5 ways to prepare for webcasting a corporate event

Thinking about live streaming your event to the world? Find out how to prepare and avoid common mistakes.

It’s the Monday morning meeting and the subject of the upcoming roadshow is on the agenda. This is the big one – the event that will put your brand front and centre, with a keynote talk from a renowned speaker. Your delegates are expecting top quality content and a professionally run event, and the high-profile guest means there's extra pressure to leverage their presence to boost exposure for your event.

Live streaming the event has been suggested, but your organisation hasn't tried this before and there are concerns about how it might reflect on your brand if things don't go according to plan. As the event manager, having to worry about not only the audience in the room but also the online audience can feel like being thrown in at the deep end.

Many event organisers are hesitant about live streaming, but the benefits are persuasive. As well as raising the profile of your event by webcasting it all over the world, surveys have found that people who stream a live event are more likely to buy tickets in the future.

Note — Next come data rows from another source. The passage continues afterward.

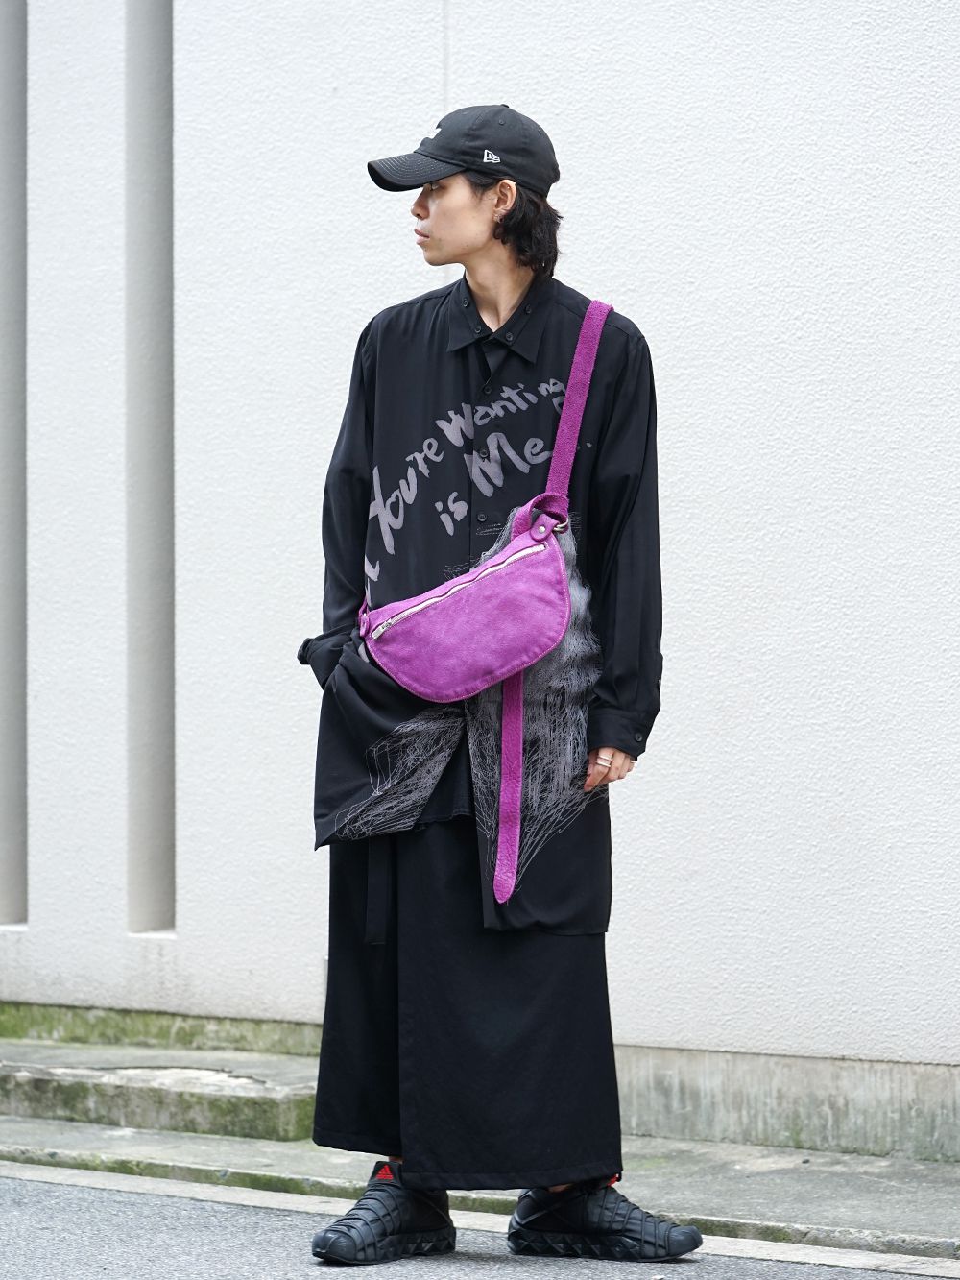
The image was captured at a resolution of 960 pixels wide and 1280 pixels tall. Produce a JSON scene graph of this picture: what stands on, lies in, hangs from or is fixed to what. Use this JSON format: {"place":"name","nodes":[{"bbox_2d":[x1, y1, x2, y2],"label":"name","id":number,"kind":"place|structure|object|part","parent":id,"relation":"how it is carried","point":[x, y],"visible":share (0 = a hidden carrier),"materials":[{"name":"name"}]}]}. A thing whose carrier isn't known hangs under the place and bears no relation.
{"place":"outdoors","nodes":[
{"label":"outdoors","id":0,"kind":"place"},
{"bbox_2d":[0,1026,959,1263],"label":"pavement","id":1,"kind":"structure","parent":0,"point":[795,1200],"materials":[{"name":"grey concrete"}]},
{"bbox_2d":[0,1038,319,1140],"label":"concrete step","id":2,"kind":"structure","parent":1,"relation":"on","point":[57,1098],"materials":[{"name":"grey concrete"}]},
{"bbox_2d":[0,0,959,1155],"label":"wall","id":3,"kind":"structure","parent":0,"point":[523,65],"materials":[{"name":"white paint"}]},
{"bbox_2d":[0,0,28,926],"label":"wall niche","id":4,"kind":"object","parent":3,"relation":"in","point":[4,146],"visible":0.85,"materials":[{"name":"grey paint"}]},
{"bbox_2d":[124,0,174,934],"label":"wall groove","id":5,"kind":"object","parent":3,"relation":"in","point":[161,805],"visible":0.81,"materials":[{"name":"grey paint"}]},
{"bbox_2d":[0,1163,959,1279],"label":"road","id":6,"kind":"structure","parent":0,"point":[27,1184],"materials":[{"name":"grey asphalt"}]},
{"bbox_2d":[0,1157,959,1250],"label":"curb","id":7,"kind":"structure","parent":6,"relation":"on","point":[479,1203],"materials":[{"name":"grey concrete"}]},
{"bbox_2d":[294,102,676,1266],"label":"woman","id":8,"kind":"object","parent":6,"relation":"on","point":[481,318],"visible":0.94},
{"bbox_2d":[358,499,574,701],"label":"crossbody bag","id":9,"kind":"object","parent":8,"relation":"hanging from","point":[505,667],"visible":0.96,"materials":[{"name":"pink leather"}]},
{"label":"zipper","id":10,"kind":"part","parent":9,"relation":"part of","materials":[{"name":"silver metal"}]},
{"bbox_2d":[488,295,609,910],"label":"shoulder strap","id":11,"kind":"object","parent":8,"relation":"hanging from","point":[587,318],"visible":0.95,"materials":[{"name":"leather"}]}
]}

If your event has a high-profile speaker, this could generate social media buzz for your event or your brand.

While getting started with any new technology can be a challenge, following these five steps can ensure your event goes smoothly and help to build your reputation as the local streaming expert.

1. Know the end game

Many events add on live streaming at the last minute. This can put a lot of pressure on organisers to generate a large audience they weren't prepared for.

To get the most out of webcasting, it should be incorporated into your event as early as possible. You should also know what you want to achieve.

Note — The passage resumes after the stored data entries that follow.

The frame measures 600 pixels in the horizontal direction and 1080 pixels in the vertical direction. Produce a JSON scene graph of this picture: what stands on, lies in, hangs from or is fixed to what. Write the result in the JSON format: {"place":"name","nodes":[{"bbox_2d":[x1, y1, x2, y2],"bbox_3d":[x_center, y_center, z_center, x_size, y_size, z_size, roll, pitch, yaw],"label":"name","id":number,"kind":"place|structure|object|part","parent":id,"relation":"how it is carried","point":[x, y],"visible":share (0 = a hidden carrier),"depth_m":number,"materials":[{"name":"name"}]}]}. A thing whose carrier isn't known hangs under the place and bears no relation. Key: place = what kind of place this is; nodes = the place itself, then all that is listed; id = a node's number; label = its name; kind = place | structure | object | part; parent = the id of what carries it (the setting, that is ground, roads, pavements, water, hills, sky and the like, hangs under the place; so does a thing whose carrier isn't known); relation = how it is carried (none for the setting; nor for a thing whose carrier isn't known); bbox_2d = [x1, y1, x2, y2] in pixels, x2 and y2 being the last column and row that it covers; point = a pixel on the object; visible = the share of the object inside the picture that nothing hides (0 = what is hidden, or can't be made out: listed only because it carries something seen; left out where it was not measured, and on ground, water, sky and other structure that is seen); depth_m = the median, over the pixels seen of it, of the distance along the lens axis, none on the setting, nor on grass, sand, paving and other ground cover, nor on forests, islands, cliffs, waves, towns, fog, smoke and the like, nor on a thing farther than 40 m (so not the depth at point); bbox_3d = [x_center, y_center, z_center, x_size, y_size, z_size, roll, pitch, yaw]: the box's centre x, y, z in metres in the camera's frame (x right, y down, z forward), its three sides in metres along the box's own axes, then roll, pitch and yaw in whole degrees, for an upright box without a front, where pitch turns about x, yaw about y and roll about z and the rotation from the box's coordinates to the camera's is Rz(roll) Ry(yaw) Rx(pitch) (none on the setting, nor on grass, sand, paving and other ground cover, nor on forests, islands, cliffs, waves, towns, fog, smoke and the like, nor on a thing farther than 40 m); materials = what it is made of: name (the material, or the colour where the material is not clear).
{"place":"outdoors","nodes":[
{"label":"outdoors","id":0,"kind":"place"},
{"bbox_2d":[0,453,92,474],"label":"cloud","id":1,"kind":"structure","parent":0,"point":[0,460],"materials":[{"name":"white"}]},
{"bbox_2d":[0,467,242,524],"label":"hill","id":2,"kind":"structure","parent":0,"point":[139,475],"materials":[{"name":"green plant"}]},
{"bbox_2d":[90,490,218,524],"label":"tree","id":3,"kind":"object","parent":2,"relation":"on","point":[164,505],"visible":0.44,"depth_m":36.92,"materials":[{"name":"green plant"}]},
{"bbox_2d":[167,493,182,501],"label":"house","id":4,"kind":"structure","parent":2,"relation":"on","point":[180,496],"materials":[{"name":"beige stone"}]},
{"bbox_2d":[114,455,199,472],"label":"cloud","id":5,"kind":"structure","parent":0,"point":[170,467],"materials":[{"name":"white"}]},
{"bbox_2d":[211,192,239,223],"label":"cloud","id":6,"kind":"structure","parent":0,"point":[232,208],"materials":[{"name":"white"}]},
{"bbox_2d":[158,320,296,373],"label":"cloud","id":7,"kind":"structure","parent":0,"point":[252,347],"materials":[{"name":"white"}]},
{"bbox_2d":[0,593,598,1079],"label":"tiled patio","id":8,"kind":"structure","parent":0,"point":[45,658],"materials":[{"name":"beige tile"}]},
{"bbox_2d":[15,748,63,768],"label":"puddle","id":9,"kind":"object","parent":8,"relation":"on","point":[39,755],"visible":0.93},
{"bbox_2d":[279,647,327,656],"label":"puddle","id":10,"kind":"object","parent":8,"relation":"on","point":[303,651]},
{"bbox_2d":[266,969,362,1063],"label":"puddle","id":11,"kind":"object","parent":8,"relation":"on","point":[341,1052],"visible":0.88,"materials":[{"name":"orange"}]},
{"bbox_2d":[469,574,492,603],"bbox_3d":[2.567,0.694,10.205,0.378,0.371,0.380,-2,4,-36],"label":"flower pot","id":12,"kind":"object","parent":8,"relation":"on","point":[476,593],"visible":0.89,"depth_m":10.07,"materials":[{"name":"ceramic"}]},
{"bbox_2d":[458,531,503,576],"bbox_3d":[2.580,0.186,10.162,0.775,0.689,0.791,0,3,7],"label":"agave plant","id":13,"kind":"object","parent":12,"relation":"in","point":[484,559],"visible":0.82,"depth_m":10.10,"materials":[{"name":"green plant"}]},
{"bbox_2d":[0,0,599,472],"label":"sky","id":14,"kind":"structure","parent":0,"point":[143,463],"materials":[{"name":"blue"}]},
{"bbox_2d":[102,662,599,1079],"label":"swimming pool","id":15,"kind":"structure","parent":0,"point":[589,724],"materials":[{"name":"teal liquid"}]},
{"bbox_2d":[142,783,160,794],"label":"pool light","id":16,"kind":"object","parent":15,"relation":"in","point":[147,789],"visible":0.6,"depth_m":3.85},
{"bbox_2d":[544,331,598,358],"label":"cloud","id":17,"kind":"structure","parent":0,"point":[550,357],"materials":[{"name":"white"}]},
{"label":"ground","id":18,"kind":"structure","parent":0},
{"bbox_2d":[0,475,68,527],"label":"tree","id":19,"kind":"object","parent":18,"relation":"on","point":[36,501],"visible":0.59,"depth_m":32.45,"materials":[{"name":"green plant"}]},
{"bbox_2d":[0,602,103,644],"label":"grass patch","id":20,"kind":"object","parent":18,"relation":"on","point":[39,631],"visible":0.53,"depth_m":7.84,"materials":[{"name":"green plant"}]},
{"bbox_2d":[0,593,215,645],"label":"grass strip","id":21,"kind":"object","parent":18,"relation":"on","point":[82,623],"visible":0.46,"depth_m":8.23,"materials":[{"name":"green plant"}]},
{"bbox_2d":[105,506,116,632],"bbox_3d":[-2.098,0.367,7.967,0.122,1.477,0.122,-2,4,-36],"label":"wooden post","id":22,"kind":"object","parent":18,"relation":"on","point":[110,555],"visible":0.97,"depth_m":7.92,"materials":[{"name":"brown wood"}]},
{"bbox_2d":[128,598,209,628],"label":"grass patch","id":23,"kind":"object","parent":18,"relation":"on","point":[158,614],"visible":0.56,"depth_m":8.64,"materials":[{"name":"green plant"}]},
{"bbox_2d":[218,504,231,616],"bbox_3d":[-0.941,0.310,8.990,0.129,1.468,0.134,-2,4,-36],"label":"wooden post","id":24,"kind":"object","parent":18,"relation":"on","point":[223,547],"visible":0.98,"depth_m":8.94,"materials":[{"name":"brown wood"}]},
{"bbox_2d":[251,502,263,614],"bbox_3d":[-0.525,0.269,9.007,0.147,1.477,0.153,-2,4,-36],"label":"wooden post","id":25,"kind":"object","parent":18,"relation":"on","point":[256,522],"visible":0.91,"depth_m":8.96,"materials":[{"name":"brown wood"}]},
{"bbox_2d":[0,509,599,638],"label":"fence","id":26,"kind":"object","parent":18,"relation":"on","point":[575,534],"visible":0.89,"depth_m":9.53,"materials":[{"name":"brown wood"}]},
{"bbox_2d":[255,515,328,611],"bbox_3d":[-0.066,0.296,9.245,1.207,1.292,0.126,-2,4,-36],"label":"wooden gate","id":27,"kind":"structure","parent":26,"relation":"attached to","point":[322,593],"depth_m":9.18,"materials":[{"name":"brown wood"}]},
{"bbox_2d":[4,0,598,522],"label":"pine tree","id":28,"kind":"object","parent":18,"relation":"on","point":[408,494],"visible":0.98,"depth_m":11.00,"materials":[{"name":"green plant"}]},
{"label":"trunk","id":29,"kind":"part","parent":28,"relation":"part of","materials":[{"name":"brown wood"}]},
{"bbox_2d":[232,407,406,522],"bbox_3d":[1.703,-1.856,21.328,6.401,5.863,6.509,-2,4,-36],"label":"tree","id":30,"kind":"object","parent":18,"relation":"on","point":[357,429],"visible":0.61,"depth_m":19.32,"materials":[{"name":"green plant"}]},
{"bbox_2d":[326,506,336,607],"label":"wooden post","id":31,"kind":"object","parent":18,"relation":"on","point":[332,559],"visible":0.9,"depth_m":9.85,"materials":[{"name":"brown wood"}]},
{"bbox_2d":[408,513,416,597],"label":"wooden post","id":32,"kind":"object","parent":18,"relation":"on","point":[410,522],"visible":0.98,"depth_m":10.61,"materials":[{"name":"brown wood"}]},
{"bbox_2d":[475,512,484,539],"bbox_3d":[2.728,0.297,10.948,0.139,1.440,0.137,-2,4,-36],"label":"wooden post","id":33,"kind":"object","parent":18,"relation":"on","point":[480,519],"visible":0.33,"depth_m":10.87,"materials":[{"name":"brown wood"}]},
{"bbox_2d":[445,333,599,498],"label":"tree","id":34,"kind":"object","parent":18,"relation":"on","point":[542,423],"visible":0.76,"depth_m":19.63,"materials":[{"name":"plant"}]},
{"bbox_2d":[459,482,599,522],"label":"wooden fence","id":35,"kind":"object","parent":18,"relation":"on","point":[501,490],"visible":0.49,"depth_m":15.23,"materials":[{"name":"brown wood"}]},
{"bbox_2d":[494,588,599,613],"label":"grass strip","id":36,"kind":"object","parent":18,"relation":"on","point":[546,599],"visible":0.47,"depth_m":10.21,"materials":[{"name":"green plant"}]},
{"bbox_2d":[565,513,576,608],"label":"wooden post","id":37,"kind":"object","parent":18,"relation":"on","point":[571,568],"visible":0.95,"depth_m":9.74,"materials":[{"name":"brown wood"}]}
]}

If the goal is just to try out the technology as an experiment for next year, this should be explained clearly to all stakeholders to manage their expectations.

If the goal is to use your webcast as the springboard for a huge marketing campaign, you need to make sure there's enough time to execute this properly and that everyone understands the role the webcast will play.

2. Assemble a crack team

If it's your first time venturing into live streaming, don't try to organise everything yourself. Bring in other talented people from your organisation or your contacts who have the skills to help it run smoothly.

This could include an IT representative, or someone who understands the technical side of event live streaming, and audio-visual (AV) or staging professionals to make sure your event looks the part.

3. Choose an experienced provider

You can manage your own live streams on Facebook, YouTube and other platforms, but bringing in a webcasting provider to work with your AV crew will guarantee the high level of quality today's audiences demand. A good provider will understand your online audience and offer guidance on the best ways to make them feel included in the event.

When choosing a provider, you need to be sure they have the knowledge and experience to help you. Ask them to provide examples of their work and do your own research online to find feedback or testimonials from previous clients.

4. Inspect the venue beforehand

When your event's ready to go, you don't want the last-minute panic of suddenly finding out the venue doesn't have the internet speed or bandwidth advertised. You can make sure of this by arranging a visit ahead of time to do a test stream.

If the worst does happen, working with a conscientious webcasting provider means you'll always have a backup 4G internet solution to rely on, giving you the speed you need to stream in high definition.

5. Make a checklist

For professional quality webcasting, you need more than just a smartphone. Your webcasting provider will give you a list of requirements that should be taken care of before the event. These may include:

  • a powered workspace near the AV operators, allowing them to communicate throughout the event.
  • a camera riser to elevate the video camera above the audience. This keeps the camera lens above people walking around so they won't be in shot. It also protects the equipment from being knocked over or damaged.
  • good stage lighting to capture pleasing skin tones. Make sure the camera has a good line of sight on your presenter, who should be set against a neutral or dark background.
  • good quality sound from the AV sound operator. It's recommended to have two separate audio outputs – one to the webcast engineer and one to the cameras – so you'll have a backup if one of them fails.
  • a video split from the projector. This sends all slides and images appearing on the screen to your webcast provider, who can alternate between the slides and the presenter in the live stream.
  • a detailed agenda of the event. Your webcasting provider needs to know about any slides or communications that are exclusively for the audience in attendance and shouldn't be transmitted in the live stream. This can include slides announcing breaks for lunch or morning tea for the in-house audience, which may be substituted with unique messages for the online audience

Do I need a webcast provider?

Organising a webcast may feel like a burden and a wave of technical information if it's your first time. Hiring an expert means you won't have to worry about the technical side and can concentrate on organising the best event you can.

The earlier you get in touch with a webcasting provider, the less hassle there'll be as the event approaches. If you've seen examples of webcasts that you like, sending examples of these to the provider will help them to understand what you want and to give you an accurate quote.

When you understand what you want from your live stream, and everyone on your team is on the same page, you can look forward to the big day without worrying about what might go wrong.